▶ **READING PASSAGE**
Index Taxonomy for W.E.B. Du Bois Digital Archive

This document defines the controlled vocabularies and guidelines for indexing articles using Library Science principles.

Five Index Fields

Each article will have up to 5 structured index fields:

  1. subjects - What the article is about (thematic subject headings)
  2. people - Who is discussed or mentioned (proper names)
  3. places - Geographic locations referenced
  4. organizations - Institutions, groups, parties, unions
  5. events - Specific historical events or incidents

Field Guidelines

Subjects (3-6 per article)

Thematic subject headings describing what the article is about. Use Library of Congress style headings when possible.

Examples: - Lynching - Voting rights - Educational inequality - Residential segregation - Military discrimination - Anti-lynching legislation - Labor organizing - Racial violence - Political disenfranchisement - Jim Crow laws - Interracial marriage - Economic discrimination - Police brutality - Housing discrimination - School segregation - Literary criticism - Cultural nationalism - Pan-Africanism - Colonialism - Women’s suffrage - Constitutional rights - Criminal justice - Public health - Migration patterns

Format: Use specific, searchable terms. Prefer concrete subjects to abstract concepts.

People (2-8 per article)

▶ **SUPPLIED RECORDS**

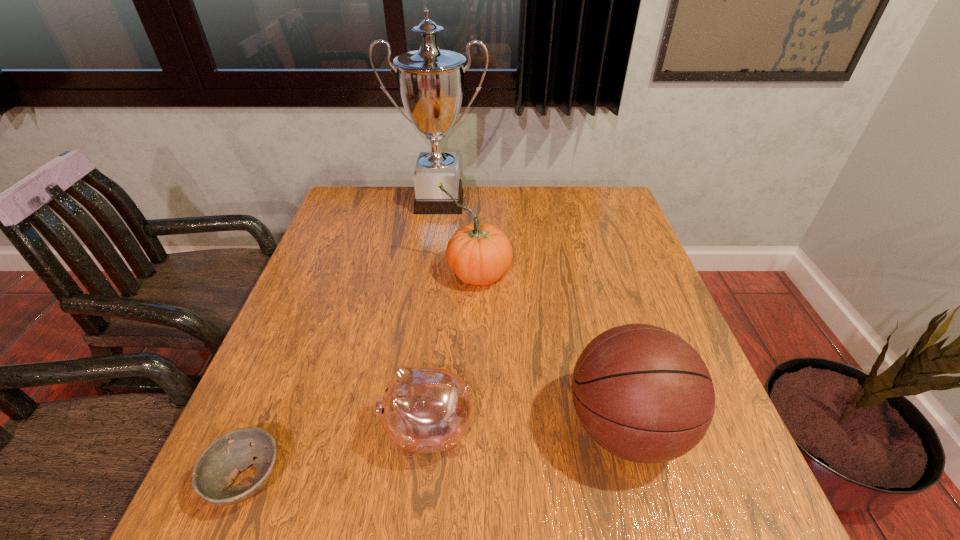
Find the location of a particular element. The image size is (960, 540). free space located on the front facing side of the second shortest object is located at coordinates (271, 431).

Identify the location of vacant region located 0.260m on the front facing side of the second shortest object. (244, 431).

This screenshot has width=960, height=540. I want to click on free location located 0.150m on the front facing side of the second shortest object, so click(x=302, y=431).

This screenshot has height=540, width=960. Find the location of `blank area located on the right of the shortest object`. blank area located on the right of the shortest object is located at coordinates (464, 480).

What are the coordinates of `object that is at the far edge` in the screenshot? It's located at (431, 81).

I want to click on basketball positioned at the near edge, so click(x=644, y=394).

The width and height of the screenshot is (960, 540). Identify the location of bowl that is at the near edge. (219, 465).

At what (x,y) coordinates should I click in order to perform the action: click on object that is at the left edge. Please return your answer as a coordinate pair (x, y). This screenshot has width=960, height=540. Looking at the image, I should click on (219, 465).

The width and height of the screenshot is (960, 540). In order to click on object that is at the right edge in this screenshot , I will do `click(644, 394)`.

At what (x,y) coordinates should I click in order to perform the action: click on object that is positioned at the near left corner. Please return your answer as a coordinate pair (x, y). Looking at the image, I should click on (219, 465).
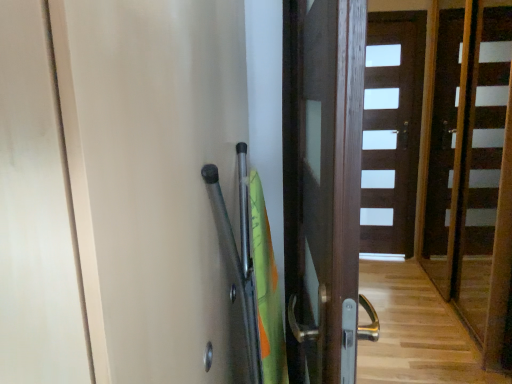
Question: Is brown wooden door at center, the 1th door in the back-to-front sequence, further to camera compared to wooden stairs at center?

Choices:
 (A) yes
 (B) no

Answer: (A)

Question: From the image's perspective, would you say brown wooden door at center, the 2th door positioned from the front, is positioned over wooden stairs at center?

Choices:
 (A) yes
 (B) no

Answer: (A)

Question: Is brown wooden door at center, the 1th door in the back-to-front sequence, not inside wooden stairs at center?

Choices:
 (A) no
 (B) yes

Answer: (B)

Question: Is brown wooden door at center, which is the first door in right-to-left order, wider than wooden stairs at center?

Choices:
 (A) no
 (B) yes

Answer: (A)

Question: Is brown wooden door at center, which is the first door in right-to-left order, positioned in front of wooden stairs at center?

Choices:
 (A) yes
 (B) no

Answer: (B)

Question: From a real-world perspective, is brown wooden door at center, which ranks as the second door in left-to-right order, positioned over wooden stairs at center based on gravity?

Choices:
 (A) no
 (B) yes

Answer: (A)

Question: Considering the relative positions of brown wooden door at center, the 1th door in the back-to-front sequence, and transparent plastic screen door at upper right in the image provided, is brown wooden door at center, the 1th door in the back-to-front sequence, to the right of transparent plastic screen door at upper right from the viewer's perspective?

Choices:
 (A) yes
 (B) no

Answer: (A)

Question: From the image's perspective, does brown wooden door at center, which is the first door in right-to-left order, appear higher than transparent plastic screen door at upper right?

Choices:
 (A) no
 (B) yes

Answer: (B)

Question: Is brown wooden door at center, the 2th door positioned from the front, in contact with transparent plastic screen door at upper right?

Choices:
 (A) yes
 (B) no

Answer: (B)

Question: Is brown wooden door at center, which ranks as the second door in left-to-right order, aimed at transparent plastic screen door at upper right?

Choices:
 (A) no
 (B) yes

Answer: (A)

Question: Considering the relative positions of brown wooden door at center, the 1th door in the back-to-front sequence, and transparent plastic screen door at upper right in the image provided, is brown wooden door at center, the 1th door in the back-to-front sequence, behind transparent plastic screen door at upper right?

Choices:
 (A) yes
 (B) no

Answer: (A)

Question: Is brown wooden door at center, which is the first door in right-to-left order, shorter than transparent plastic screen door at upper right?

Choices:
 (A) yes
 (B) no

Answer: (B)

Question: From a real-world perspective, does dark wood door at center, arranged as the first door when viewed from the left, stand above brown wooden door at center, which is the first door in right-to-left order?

▶ **REQUIRED TASKS**
**1)** Pull out every line of the rows that contains the word "ranks", matching case exactly.
**2)** Write the next part of the indexing guidelines for the Du Bois archive, picking up after the last line shown.

▶ **THE RESULTS**
**1)**
Question: From a real-world perspective, is brown wooden door at center, which ranks as the second door in left-to-right order, positioned over wooden stairs at center based on gravity?
Question: Is brown wooden door at center, which ranks as the second door in left-to-right order, aimed at transparent plastic screen door at upper right?

**2)**
Proper names of individuals discussed, quoted, or significantly mentioned. Include: - Political figures - Civil rights leaders - Victims of violence (if named) - Authors and intellectuals - International figures - Opponents and allies

Common people in The Crisis:

Presidents: - Woodrow Wilson - Theodore Roosevelt - William Howard Taft - Warren G. Harding - Calvin Coolidge - Herbert Hoover - Franklin D. Roosevelt

Black Leaders: - Booker T. Washington - Marcus Garvey - Mary Church Terrell - Ida B. Wells-Barnett - James Weldon Johnson - Walter White - Charles Chesnutt - Paul Robeson - Langston Hughes

NAACP Leaders: - Joel Spingarn - Mary White Ovington - Moorfield Storey - James Weldon Johnson - Walter White

Politicians: - Charles Sumner - Benjamin Tillman - James K. Vardaman - Theodore Bilbo - Leonidas C. Dyer

Format: Use full names when known. For common figures, use consistent form (e.g., “Booker T. Washington” not “Booker Washington”).

Places (1-5 per article)

Geographic locations that are central to the article’s content.

U.S. Cities (common in The Crisis): - Chicago - New York City - Washington, D.C. - East St. Louis - Atlanta - Philadelphia - Detroit - Houston - Memphis - Birmingham

U.S. States/Regions: - Mississippi - Georgia - South Carolina - The South (as region) - The North (as region)

Countries/Regions: - Haiti - Liberia - South Africa - Africa (general) - Europe - Caribbean

Format: Use standard place names. Include U.S. state for cities when needed for clarity.

Organizations (1-4 per article)

Institutions, political parties, unions, churches, schools, government bodies.

Common organizations:

Civil Rights: - NAACP - National Urban League - Brotherhood of Sleeping Car Porters - Niagara Movement

Political: - Republican Party - Democratic Party - Socialist Party - U.S. Congress - U.S. Supreme Court

Educational: - Howard University - Fisk University - Tuskegee Institute - Atlanta University - Hampton Institute

Labor: - American Federation of Labor (AFL) - Congress of Industrial Organizations (CIO)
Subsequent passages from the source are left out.